AUSGEWÄHLTER TEXTAUSZUG -
◇ ◇ ◇ ◇ ◇
Dafür räumte die Fachhochschule für Technik und Wirtschaft mit ihren Modeklassen ein anderes riesiges Gebäude, weil man sie gezwungen hatte, zusammen mit ihren anderen Fachbereichen in Karlshorst einige leerstehende Fabriken in Oberschöneweide zu nutzen. In der dortigen Wilhelminenhofstraße gibt es nun  also ein wenig mehr (studentisches) Leben, während Karlshorst und “Oberbaum City” diesbezüglich veröden. In den  Narva-Gebäuden hatten sich inzwischen etliche Designer angesiedelt – in der Hoffnung, dass dort eine Modezentrum entstehen würde – nun sieht es jedoch eher – mit BASF – nach einem Chemiezentrum aus. Aber welches Zentrum auch immer – der ganze Komplex lebt nicht mehr, mindestens noch nicht.

Wenn überhaupt, dann hört man höchstens was aus dem dortigen Wohnbezirk, wobei die Geschichten zumeist im Umkreis des “Stralauer Kiezladens RuDi” entstehen. Kiez kommt von chyzz oder chiza und bezeichnete einmal  eine “armselige, vorstädtische Fischersiedlung”. Seit einigen Jahren gibt es dort aber auch ein  Kiez-Onlinemagazin namens “Kultstral.de”. Diese beiden Einrichtungen übernahmen vor einiger Zeit die Herausgabe des letzten Werkes des letzten Pressesprechers von Narva. Es heißt “Das BGW” und sein Autor ist Horst Liewald: Er war zwanzig Jahre lang  wissenschaftlicher Mitarbeiter in der Forschungs- und Entwicklungsabteilung von Narva gewesen und zuletzt Pressesprecher. Jetzt ist er Rentner – und wohnt dort: im Kiez O17 (nach heutiger Postleitzahl: 10245). Sein Buch kann man in “RuDis Kiezladen” käuflich erwerben.
◇ ◇ ◇ ◇ ◇
SCHRIFTLICHE AUFGABE 1 -
Beantworte zum Text über Narva diese Fragen:
(a) Wo musste die Fachhochschule für Technik und Wirtschaft zusammen mit ihren anderen Fachbereichen Gebäude nutzen?
(b) Wie heißt das Kiez-Onlinemagazin?
(c) Wie viele Jahre war Horst Liewald wissenschaftlicher Mitarbeiter in der Forschungs- und Entwicklungsabteilung von Narva?
SCHRIFTLICHE AUFGABE 2 - Gib aus dem Text über Narva die Stelle wortgetreu wieder, beginnend mit „Dafür räumte die“ und fortlaufend bis einschließlich „mindestens noch nicht.“.
SCHRIFTLICHE AUFGABE 3 - Setze den Text über Narva und das Buch von Horst Liewald im Anschluss an seinen letzten Satz fort.
Die Zeilen danach sind eigenständiges Material und gehören nicht zum Textauszug.
◇ ◇ ◇ ◇ ◇
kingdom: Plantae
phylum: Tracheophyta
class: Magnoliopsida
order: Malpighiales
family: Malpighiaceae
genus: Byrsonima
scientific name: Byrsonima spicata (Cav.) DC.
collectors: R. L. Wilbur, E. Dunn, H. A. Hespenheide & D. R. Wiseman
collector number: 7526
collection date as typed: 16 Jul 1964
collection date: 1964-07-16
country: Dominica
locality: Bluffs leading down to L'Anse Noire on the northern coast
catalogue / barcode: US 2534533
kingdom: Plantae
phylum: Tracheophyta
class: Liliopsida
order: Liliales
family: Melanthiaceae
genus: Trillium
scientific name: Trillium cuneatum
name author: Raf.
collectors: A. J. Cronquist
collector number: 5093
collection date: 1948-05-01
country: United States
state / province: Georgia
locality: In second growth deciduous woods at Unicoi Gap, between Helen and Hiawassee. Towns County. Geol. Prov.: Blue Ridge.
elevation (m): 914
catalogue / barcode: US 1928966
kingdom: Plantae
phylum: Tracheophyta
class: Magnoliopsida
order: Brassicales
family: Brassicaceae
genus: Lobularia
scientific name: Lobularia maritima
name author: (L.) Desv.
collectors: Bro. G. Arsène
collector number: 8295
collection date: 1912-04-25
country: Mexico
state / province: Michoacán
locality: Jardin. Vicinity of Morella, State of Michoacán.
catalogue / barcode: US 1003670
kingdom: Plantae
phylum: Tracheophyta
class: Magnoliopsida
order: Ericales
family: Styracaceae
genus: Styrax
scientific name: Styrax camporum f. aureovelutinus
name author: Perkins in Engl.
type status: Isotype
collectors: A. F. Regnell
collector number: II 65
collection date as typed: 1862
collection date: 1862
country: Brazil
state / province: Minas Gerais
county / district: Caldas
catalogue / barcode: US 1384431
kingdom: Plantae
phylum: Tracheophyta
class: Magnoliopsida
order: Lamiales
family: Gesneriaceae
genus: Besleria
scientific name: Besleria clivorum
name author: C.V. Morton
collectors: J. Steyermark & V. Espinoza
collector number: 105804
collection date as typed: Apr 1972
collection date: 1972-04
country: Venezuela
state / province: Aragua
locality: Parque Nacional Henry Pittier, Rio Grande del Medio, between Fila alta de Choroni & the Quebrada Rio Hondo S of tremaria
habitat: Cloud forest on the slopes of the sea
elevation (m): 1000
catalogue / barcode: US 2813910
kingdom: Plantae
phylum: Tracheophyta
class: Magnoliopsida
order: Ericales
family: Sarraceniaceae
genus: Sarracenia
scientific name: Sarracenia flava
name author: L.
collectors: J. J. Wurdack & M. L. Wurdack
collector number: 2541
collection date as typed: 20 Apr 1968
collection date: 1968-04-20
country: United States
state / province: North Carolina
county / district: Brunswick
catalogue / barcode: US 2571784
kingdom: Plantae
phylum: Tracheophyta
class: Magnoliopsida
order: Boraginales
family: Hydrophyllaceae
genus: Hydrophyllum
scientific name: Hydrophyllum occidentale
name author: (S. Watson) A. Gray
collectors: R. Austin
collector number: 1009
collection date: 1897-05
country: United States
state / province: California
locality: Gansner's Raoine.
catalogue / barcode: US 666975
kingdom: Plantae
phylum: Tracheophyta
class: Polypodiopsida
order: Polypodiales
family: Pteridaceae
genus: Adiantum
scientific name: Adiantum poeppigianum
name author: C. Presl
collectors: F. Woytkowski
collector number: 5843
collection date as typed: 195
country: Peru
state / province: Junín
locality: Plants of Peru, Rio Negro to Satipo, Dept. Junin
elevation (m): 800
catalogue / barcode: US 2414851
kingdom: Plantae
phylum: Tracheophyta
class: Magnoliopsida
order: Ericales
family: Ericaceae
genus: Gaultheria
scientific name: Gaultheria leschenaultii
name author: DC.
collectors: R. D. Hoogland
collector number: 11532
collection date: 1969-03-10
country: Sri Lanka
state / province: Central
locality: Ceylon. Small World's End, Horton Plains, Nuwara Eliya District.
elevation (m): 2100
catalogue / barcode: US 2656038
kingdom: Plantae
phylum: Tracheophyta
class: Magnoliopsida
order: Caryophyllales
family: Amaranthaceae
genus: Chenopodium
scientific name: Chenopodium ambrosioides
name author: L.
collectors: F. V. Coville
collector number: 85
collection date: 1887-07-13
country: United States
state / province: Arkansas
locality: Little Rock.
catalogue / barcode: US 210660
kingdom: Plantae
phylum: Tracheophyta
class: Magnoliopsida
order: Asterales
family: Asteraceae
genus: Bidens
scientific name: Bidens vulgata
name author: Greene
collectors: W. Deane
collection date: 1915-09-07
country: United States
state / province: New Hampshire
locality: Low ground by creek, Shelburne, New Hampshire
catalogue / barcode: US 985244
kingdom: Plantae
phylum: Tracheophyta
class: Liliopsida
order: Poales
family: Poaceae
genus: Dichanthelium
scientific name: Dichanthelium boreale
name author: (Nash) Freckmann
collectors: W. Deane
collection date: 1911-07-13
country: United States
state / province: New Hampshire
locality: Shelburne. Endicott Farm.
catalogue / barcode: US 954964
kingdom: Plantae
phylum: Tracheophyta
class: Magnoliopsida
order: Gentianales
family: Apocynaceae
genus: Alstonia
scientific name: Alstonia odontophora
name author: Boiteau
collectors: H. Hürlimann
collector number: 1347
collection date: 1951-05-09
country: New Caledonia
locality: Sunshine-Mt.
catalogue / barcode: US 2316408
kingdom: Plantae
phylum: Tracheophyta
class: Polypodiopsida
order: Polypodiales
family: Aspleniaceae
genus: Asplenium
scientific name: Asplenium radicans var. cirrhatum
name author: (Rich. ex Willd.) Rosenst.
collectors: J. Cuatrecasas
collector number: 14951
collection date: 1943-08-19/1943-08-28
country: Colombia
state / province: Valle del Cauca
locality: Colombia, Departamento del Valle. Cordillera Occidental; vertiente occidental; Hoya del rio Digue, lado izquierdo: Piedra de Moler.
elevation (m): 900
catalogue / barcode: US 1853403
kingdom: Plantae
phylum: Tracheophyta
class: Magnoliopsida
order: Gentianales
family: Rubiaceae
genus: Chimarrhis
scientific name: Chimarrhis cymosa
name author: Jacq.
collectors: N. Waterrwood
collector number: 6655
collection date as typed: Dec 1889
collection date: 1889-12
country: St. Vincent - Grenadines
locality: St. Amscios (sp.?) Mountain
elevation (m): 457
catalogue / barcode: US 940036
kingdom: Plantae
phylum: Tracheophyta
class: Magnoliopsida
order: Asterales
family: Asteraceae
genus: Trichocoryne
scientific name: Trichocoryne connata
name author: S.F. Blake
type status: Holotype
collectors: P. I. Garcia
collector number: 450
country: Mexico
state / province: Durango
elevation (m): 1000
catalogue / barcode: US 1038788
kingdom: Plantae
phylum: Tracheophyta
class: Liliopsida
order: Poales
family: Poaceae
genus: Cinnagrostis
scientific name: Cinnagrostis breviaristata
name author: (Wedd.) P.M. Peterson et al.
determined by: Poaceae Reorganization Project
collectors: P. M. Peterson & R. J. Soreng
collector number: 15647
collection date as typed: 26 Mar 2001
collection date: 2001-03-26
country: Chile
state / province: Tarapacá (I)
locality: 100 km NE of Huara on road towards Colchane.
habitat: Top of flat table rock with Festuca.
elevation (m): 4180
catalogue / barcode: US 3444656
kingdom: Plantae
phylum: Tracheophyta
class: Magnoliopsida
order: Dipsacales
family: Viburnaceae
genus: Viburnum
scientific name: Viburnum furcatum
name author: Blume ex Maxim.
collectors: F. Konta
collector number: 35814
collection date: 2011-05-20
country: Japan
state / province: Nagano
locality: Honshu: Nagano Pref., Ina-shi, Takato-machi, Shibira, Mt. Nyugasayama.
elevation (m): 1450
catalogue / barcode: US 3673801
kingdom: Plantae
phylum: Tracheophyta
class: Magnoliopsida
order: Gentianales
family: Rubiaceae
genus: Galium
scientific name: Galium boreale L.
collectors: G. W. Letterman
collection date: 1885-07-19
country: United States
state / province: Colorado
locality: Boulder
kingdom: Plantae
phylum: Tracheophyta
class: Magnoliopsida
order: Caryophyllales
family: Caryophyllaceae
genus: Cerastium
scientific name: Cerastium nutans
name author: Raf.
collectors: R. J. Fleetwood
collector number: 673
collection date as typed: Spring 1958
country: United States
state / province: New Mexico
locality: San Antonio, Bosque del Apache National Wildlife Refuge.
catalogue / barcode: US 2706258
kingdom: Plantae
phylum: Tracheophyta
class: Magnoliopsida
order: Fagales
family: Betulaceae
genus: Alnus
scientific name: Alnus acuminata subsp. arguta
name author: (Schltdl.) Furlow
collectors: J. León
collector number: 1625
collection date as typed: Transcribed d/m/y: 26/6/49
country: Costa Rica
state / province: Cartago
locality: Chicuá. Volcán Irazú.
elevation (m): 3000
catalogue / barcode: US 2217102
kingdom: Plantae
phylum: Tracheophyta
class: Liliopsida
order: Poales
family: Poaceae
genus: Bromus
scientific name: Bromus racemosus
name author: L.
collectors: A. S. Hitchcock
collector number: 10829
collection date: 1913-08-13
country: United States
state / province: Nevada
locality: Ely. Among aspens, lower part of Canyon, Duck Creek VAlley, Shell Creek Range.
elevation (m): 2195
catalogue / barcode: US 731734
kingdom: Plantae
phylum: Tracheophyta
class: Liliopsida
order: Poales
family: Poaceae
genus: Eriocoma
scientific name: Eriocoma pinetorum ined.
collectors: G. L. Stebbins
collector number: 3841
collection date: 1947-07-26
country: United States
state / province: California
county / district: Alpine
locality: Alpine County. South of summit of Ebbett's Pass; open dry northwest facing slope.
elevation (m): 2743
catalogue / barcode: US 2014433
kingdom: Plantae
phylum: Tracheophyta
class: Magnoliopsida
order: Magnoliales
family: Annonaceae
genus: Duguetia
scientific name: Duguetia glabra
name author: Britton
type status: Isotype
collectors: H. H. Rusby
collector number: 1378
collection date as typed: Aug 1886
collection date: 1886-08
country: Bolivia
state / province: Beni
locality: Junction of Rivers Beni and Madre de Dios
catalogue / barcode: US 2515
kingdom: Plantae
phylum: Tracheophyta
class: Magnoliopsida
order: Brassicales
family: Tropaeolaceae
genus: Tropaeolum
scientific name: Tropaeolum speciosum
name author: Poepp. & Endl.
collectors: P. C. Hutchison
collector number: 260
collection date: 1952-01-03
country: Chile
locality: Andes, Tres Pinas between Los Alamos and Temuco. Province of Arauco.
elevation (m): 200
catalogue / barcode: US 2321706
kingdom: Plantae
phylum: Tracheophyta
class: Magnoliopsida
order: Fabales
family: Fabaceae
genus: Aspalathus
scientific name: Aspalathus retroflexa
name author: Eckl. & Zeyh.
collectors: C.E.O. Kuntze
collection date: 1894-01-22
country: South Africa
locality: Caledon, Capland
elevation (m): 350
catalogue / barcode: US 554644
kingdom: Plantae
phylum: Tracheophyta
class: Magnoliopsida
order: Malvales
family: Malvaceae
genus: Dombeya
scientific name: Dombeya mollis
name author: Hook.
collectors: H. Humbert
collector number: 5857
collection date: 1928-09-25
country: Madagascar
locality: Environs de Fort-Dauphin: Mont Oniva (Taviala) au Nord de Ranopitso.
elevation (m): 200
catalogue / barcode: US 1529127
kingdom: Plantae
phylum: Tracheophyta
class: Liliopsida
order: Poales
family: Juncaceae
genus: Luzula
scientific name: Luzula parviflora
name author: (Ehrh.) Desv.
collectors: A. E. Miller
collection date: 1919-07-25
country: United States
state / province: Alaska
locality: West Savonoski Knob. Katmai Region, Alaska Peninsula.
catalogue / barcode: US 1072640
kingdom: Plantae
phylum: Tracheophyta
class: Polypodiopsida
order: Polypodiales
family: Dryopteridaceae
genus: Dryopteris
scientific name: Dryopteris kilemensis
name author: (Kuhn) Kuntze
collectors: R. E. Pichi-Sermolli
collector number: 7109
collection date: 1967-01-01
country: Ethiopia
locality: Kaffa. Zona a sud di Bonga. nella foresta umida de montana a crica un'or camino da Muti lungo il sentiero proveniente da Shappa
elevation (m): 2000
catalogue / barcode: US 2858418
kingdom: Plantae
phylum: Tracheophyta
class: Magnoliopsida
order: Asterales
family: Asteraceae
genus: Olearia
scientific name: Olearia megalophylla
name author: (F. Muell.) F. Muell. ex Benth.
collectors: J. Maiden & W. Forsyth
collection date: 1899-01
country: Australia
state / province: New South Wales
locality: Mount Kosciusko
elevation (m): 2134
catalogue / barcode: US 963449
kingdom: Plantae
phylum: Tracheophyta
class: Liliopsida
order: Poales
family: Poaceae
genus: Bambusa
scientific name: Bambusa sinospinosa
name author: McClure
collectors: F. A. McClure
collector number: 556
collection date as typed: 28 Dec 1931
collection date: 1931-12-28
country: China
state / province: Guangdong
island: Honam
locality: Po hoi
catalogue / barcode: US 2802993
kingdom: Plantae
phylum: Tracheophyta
◇ ◇ ◇ ◇ ◇
ERWARTETE ANTWORT 1 -
(a) In einigen leerstehenden Fabriken in Oberschöneweide.
(b) „Kultstral.de“.
(c) Zwanzig Jahre.

ERWARTETE ANTWORT 2 -
Dafür räumte die Fachhochschule für Technik und Wirtschaft mit ihren Modeklassen ein anderes riesiges Gebäude, weil man sie gezwungen hatte, zusammen mit ihren anderen Fachbereichen in Karlshorst einige leerstehende Fabriken in Oberschöneweide zu nutzen. In der dortigen Wilhelminenhofstraße gibt es nun  also ein wenig mehr (studentisches) Leben, während Karlshorst und “Oberbaum City” diesbezüglich veröden. In den  Narva-Gebäuden hatten sich inzwischen etliche Designer angesiedelt – in der Hoffnung, dass dort eine Modezentrum entstehen würde – nun sieht es jedoch eher – mit BASF – nach einem Chemiezentrum aus. Aber welches Zentrum auch immer – der ganze Komplex lebt nicht mehr, mindestens noch nicht.

ERWARTETE ANTWORT 3 -
Gleiches gilt für eine neue “Biographie” dieses Stadtteils – mit dem Titel: “East Side Story”, die gerade im Verlag Antje Lange erschien (siehe dazu auch: www.east-side-story-de). Der ebenfalls pensionierte Autor, Martin Wiebel, war langjähriger WDR Fernsehdramaturg und Filmproduzent, zuletzt Filmprofessor in Ludwigsburg. Er hatte nach der Wende in der Rotherstrasse das Haus seines Großvaters wieder erworben – und wollte von dort aus eigentlich einen Film über dieses Quartier rund um den Rudolfplatz, den seine Vorfahren einst mitbegründeten, drehen. Daraus wurde  jedoch zunächst ein Buch, das er dann – als “Urenkel des Stadtteilvaters Maximilian Koch” – im Rahmen eines Hoffestes im “Koch’schen Erbkarree” vorstellte. Dort wurde gleichzeitig auch noch im Beisein von Ex-Bürgermeister Mendiburo eine Gedenktafel enthüllt. Wiebels üppig illustrierte “East Side Story” umfaßt aber auch die Geschichte des Berliner Glühlampenwerks – vom Anfang bis zum Ende, die einmalige Bombardierung des Viertels, den Wiederaufbau, den 17.Juni 1953 und etliche “Erinnerungsspaziergänge” mit Alteingesessenen.

Der Autor zog erst dorthin, als nicht nur das BGW, sondern auch die Schichtarbeiterkneipe “Zur Glühbirne” schon verschwunden waren, dafür gibt es nun in seinem Buch ein Kapitel über die an ihrer Stelle entstandene “Oberbaum City”, die er “Berlins Upper East Side” nennt – und “ein gesellschaftliches Modellquartier”. Wozu nicht nur bereits die Mustersiedlung seines Großvaters beitrug, sondern auch die heutigen Aktivitäten des Enkels rund um den Rudolfplatz, der dort seine Kindheit verbrachte. Jetzt  geht es ihm dabei um die “Rückeroberung eines Stadtteils”.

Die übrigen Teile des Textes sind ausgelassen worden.